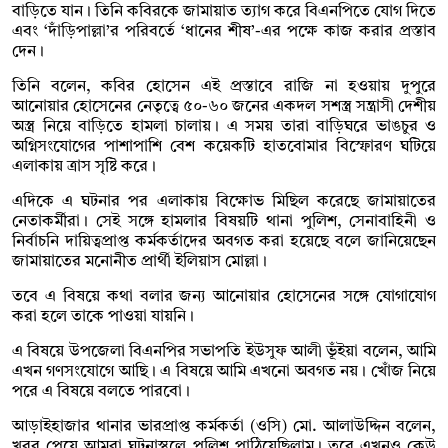
বাড়িতে যান। তিনি কবিরকে জামায়াত ত্যাগ করে বিএনপিতে যোগ দিতে
এবং ‘দাঁড়িপাল্লা’র পরিবর্তে ‘ধানের শীষ’-এর পক্ষে কাজ করার প্রস্তাব
দেন।
তিনি বলেন, কবির হোসেন এই প্রস্তাবে রাজি না হওয়ায় দুপুরে
আনোয়ার হোসেনের নেতৃত্বে ৫০-৬০ জনের একদল সশস্ত্র সন্ত্রাসী দেশীয়
অস্ত্র নিয়ে বাড়িতে হামলা চালায়। এ সময় তারা বাড়িঘরে ভাঙচুর ও
অগ্নিসংযোগের পাশাপাশি বেশ কয়েকটি হাতবোমার বিস্ফোরণ ঘটিয়ে
এলাকায় ত্রাস সৃষ্টি করে।
এদিকে এ ঘটনার পর এলাকায় বিক্ষোভ মিছিল করেছে জামায়াতের
নেতাকর্মীরা। সেই সঙ্গে হামলার বিষয়টি থানা পুলিশ, সেনাবাহিনী ও
নির্বাচনি দায়িত্বপ্রাপ্ত কর্মকর্তাদের অবগত করা হয়েছে বলে জানিয়েছেন
জামায়াতের মনোনীত প্রার্থী ইলিয়াস মোল্লা।
তবে এ বিষয়ে কথা বলার জন্য আনোয়ার হোসেনের সঙ্গে যোগাযোগ
করা হলে তাকে পাওয়া যায়নি।
এ বিষয়ে উপজেলা বিএনপির সভাপতি ইউসুফ আলী ভূঁইয়া বলেন, আমি
এখন গণসংযোগে আছি। এ বিষয়ে আমি এখনো অবগত নয়। খোঁজ নিয়ে
পরে এ বিষয়ে বলতে পারবো।
আড়াইহাজার থানার ভারপ্রাপ্ত কর্মকর্তা (ওসি) মো. আলাউদ্দিন বলেন,
খবর পেয়ে আমরা ঘটনাস্থলে পুলিশ পাঠিয়েছিলাম। তবে এখনও কেউ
────────────────────────────────────────
(DIRECTIVE):
Pick out every line above that contains the string "অবগত", and copy each such line in full. Case counts.

(TASK RESULT):
নির্বাচনি দায়িত্বপ্রাপ্ত কর্মকর্তাদের অবগত করা হয়েছে বলে জানিয়েছেন
এখন গণসংযোগে আছি। এ বিষয়ে আমি এখনো অবগত নয়। খোঁজ নিয়ে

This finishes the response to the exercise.